The Catch: Precision Loss is Real

You might have noticed that 3.14 became 3.138671875 in the example above. That's not a bug; it's the nature of 16-bit floats.

While Float32 can represent numbers up to roughly $3.4 \times 10^{38}$ with 7 decimal digits of precision, Float16 caps out at 65,504 and only gives you about 3.3 decimal digits.

When should you use it?
- Storing Weights: Perfect. Neural networks are surprisingly resilient to this slight loss of precision.
- GLSL/WGSL Buffers: Essential for performance.

When should you avoid it?
- Accumulating Sums: If you are adding thousands of small numbers together (like in a dot product), the rounding errors in Float16 will snowball quickly.
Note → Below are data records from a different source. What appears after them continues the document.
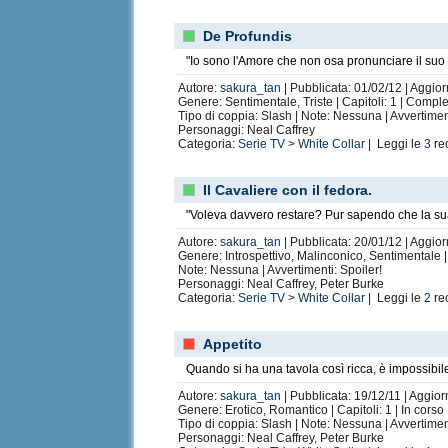
De Profundis
"Io sono l'Amore che non osa pronunciare il suo
Autore:
sakura_tan
| Pubblicata: 01/02/12 | Aggior
Genere: Sentimentale, Triste | Capitoli: 1 | Compl
Tipo di coppia: Slash | Note: Nessuna | Avvertime
Personaggi: Neal Caffrey
Categoria:
Serie TV
>
White Collar
| Leggi le
3
re
Il Cavaliere con il fedora.
"Voleva davvero restare? Pur sapendo che la su
Autore:
sakura_tan
| Pubblicata: 20/01/12 | Aggior
Genere: Introspettivo, Malinconico, Sentimentale |
Note: Nessuna | Avvertimenti: Spoiler!
Personaggi: Neal Caffrey, Peter Burke
Categoria:
Serie TV
>
White Collar
| Leggi le
2
re
Appetito
Quando si ha una tavola così ricca, è impossibil
Autore:
sakura_tan
| Pubblicata: 19/12/11 | Aggior
Genere: Erotico, Romantico | Capitoli: 1 | In corso
Tipo di coppia: Slash | Note: Nessuna | Avvertime
Personaggi: Neal Caffrey, Peter Burke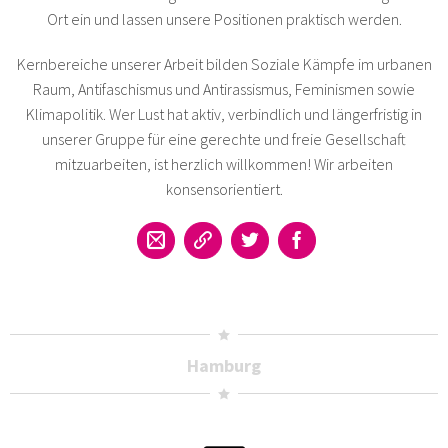
Ort ein und lassen unsere Positionen praktisch werden.
Kernbereiche unserer Arbeit bilden Soziale Kämpfe im urbanen
Raum, Antifaschismus und Antirassismus, Feminismen sowie
Klimapolitik. Wer Lust hat aktiv, verbindlich und längerfristig in
unserer Gruppe für eine gerechte und freie Gesellschaft
mitzuarbeiten, ist herzlich willkommen! Wir arbeiten
konsensorientiert.
Hamburg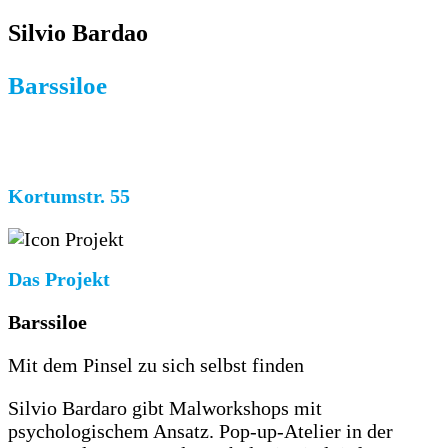
Silvio Bardao
Barssiloe
Kortumstr. 55
Das Projekt
Barssiloe
Mit dem Pinsel zu sich selbst finden
Silvio Bardaro gibt Malworkshops mit
psychologischem Ansatz. Pop-up-Atelier in der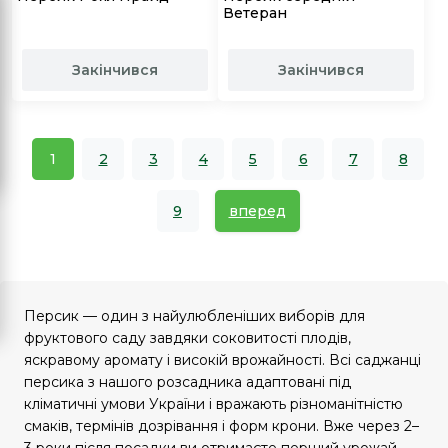
Ветеран
Закінчився
Закінчився
1
2
3
4
5
6
7
8
9
вперед
Персик — один з найулюбленіших виборів для
фруктового саду завдяки соковитості плодів,
яскравому аромату і високій врожайності. Всі саджанці
персика з нашого розсадника адаптовані під
кліматичні умови України і вражають різноманітністю
смаків, термінів дозрівання і форм крони. Вже через 2–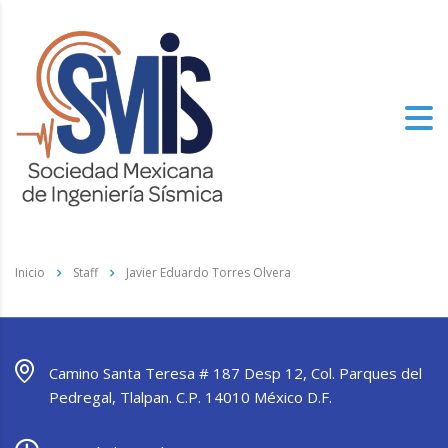
Inicio
Staff
Javier Eduardo Torres Olvera
Camino Santa Teresa # 187 Desp 12, Col. Parques del
Pedregal, Tlalpan. C.P. 14010 México D.F.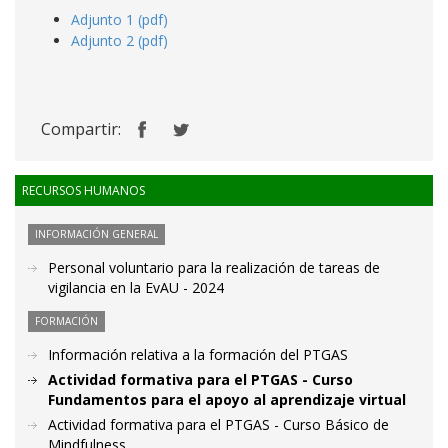
Adjunto 1 (pdf)
Adjunto 2 (pdf)
Compartir:
RECURSOS HUMANOS
INFORMACIÓN GENERAL
Personal voluntario para la realización de tareas de
vigilancia en la EvAU - 2024
FORMACIÓN
Información relativa a la formación del PTGAS
Actividad formativa para el PTGAS - Curso
Fundamentos para el apoyo al aprendizaje virtual
Actividad formativa para el PTGAS - Curso Básico de
Mindfulness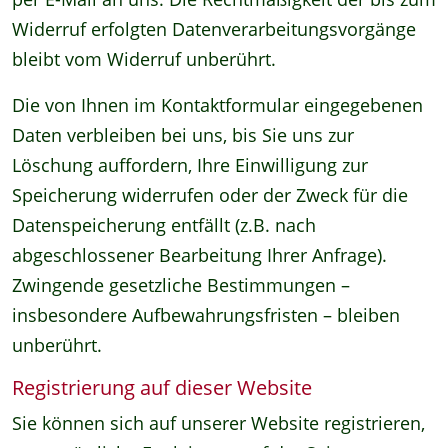
Widerruf erfolgten Datenverarbeitungsvorgänge
bleibt vom Widerruf unberührt.
Die von Ihnen im Kontaktformular eingegebenen
Daten verbleiben bei uns, bis Sie uns zur
Löschung auffordern, Ihre Einwilligung zur
Speicherung widerrufen oder der Zweck für die
Datenspeicherung entfällt (z.B. nach
abgeschlossener Bearbeitung Ihrer Anfrage).
Zwingende gesetzliche Bestimmungen –
insbesondere Aufbewahrungsfristen – bleiben
unberührt.
Registrierung auf dieser Website
Sie können sich auf unserer Website registrieren,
Do your heavy accumulation in Float32, then cast back to Float16.

// A dangerous pattern: accumulating in FP16
let sum = new Float16Array([0])[0];
for (let i = 0; i < 1000; i++) {
    sum += 0.0001; // Rounding errors will eat this alive
}

// The better way:
let sum32 = 0;
for (let i = 0; i < 1000; i++) {
    sum32 += 0.0001;
}
const finalResult = new Float16Array([sum32])[0];

Supercharging WebGPU

The real magic happens when you pair Float16Array with WebGPU. Previously, if you wanted to upload FP16 data to a GPU shader, you had to wrap it in a Uint16Array and do some truly disgusting bit-manipulation inside your WGSL shader to "unpack" it.

Now, with the shader-f16 extension in WebGPU, the pipeline is seamless.
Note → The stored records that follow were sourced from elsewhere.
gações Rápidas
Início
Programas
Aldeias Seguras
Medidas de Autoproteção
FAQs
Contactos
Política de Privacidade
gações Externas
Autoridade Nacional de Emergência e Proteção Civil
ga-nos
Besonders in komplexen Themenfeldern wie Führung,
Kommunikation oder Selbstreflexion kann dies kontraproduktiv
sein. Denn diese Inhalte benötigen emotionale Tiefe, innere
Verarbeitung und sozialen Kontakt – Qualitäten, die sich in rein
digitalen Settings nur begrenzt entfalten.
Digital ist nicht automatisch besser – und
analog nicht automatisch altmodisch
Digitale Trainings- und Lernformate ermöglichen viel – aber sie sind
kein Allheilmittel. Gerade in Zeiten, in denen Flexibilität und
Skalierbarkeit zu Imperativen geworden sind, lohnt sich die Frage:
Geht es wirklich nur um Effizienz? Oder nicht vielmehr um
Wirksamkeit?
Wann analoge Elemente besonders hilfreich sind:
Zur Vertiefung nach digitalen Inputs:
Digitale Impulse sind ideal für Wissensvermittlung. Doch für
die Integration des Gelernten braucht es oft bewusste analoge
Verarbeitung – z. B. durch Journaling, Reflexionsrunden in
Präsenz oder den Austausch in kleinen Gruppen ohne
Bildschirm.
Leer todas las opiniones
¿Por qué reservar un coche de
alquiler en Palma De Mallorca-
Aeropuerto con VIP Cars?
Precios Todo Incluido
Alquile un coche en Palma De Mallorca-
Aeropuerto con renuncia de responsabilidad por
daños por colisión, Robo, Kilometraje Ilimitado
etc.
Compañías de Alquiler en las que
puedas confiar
// Check if the browser supports 16-bit floats in shaders
const adapter = await navigator.gpu.requestAdapter();
const supportsF16 = adapter.features.has("shader-f16");

if (supportsF16) {
    const device = await adapter.requestDevice({
        requiredFeatures: ["shader-f16"],
    });

    // Now you can pass Float16Array directly to your GPU buffers
    const weightBuffer = device.createBuffer({
        size: myModelWeights.byteLength,
        usage: GPUBufferUsage.STORAGE | GPUBufferUsage.COPY_DST,
    });

    device.queue.writeBuffer(weightBuffer, 0, myModelWeights.buffer);
}

By keeping the data in 16-bit from the disk to the GPU, you reduce the pressure on the PCIe bus (or the unified memory bus on Apple Silicon). You're literally moving half the data, which often results in a nearly 2x speedup for data-transfer-bound operations.

Can you use it today?

The Float16Array is part of the ES2024 specification. The browser support is actually quite good now:
- Chrome/Edge: Version 121+
- Firefox: Version 129+
- Safari: Version 18+

If you need to support older browsers, there is a float16 polyfill that mimics the API, but you won't get the native memory savings—it's mostly to keep your code from throwing ReferenceError.

The "So What?"

If you're building a simple Todo app, you will never care about Float16Array. But if you're part of the new wave of "Local AI" developers trying to squeeze a Llama-3 or a Whisper model into a browser tab, this is a landmark update.

We are moving away from a world where the browser was just a thin client for a heavy Python backend. Native half-precision floats are one of the last few bricks needed to build a professional-grade AI inference engine entirely in JavaScript.

Go forth and save some RAM. Your users' fans will thank you.